The ending of Middlemarch is a problem for a lot of readers and critics: is it a happy ending? This is an honest question – we learn in the "Finale" chapter what happens to all the major characters: Mary and Fred live happily ever after; Lydgate and Rosamond live unhappily, but at least non-adulterously, until Lydgate dies and Rosamond is free to remarry.
That's all fine, and what we would have predicted. But what about Dorothea? She becomes Mrs. Ladislaw, and Will becomes an important politician. Wasn't Dorothea destined for greater things? The narrator tells us that many of her friends thought so: "many who knew her, thought it a pity that so substantive and rare a creature should have been absorbed into the life of another, and be only known in a certain circle as a wife and mother" (8.finale.13). Her brother-in-law, Sir James Chettam, always used to say that Dorothea should have been a "queen," and yet she ends up playing the conventional Victorian role of "wife and mother." Are we supposed to be disappointed that she doesn't lead an "epic" life?
Take a look at the final lines of the novel – Eliot says that Dorothea's "full nature, like that river of which Cyrus broke the strength, spent itself in channels which had no great name on the earth." In other words, Dorothea's lofty, idealistic nature is like a river that gets dammed up and redirected and turned into lots of smaller canals. So, instead of being a wide and powerful river, her energies get turned into narrower channels. Is this a bad thing? Seems like it could be – but read on.
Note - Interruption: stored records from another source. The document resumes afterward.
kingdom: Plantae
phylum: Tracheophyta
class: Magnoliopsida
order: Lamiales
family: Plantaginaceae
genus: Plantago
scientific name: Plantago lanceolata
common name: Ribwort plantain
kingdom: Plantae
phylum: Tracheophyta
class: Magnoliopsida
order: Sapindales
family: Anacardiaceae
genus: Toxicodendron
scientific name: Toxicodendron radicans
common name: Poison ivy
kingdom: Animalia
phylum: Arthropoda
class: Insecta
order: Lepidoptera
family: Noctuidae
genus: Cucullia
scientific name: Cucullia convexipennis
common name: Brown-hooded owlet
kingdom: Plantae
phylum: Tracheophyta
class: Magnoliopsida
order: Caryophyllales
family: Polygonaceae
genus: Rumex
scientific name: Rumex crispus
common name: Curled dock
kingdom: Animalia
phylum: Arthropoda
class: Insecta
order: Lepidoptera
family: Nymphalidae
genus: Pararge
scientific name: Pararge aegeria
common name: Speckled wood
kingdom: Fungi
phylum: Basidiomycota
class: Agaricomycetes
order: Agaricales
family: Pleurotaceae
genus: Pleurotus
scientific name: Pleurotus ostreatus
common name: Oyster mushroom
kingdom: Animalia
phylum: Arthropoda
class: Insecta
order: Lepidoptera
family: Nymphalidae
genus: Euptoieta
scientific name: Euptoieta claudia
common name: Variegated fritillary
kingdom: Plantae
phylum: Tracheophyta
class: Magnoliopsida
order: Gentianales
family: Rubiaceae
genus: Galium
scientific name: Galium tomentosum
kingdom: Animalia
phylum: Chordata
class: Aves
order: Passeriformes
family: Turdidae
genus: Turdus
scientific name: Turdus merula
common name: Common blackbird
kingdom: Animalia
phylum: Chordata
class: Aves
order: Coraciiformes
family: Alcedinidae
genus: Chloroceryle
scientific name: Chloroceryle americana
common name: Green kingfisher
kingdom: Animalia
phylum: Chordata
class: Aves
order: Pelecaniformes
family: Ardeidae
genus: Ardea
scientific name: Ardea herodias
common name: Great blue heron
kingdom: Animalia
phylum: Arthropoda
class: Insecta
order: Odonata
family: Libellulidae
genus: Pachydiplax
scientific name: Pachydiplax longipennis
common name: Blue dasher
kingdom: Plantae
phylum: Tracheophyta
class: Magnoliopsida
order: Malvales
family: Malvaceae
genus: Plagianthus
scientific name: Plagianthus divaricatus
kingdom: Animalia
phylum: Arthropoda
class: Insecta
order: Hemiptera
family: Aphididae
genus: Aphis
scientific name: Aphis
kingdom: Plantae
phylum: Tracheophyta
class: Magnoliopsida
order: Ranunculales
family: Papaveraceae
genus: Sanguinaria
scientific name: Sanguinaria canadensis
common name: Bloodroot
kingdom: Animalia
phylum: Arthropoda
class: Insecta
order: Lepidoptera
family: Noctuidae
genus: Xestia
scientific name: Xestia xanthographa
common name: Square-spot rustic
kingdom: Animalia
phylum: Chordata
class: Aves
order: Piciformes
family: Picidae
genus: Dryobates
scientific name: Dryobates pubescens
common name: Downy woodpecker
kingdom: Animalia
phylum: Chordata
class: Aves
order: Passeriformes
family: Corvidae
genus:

The narrator goes on to say that Dorothea's "effect […] on those around her was incalculably diffusive: for the growing good of the world is partly dependent on unhistoric acts." So, the good thing about the river that gets redirected into many narrow channels is that it provides water to lots of people, even if they don't realize what a great and powerful river it used to be. It's the same way with Dorothea: her "effect" on the people around her is "incalculably diffusive." And this is important, too: it might not have been an "epic" life in the sense that she didn't complete any of her grand plans, but just because her "acts" were "unhistoric" (i.e., not worthy of being recorded in history books alongside great battles and lives of kings and queens), doesn't make them any the less important in the long run.
The ending of Middlemarch might not be "happy" in the traditional sense – after all, the final words are "unvisited tombs" – but maybe it's not as pessimistic as it at first might seem. We're all performing "unhistoric acts" everyday, and although we might not see all the consequences of what we do, the effects still could be as "incalculably diffusive" as Dorothea's.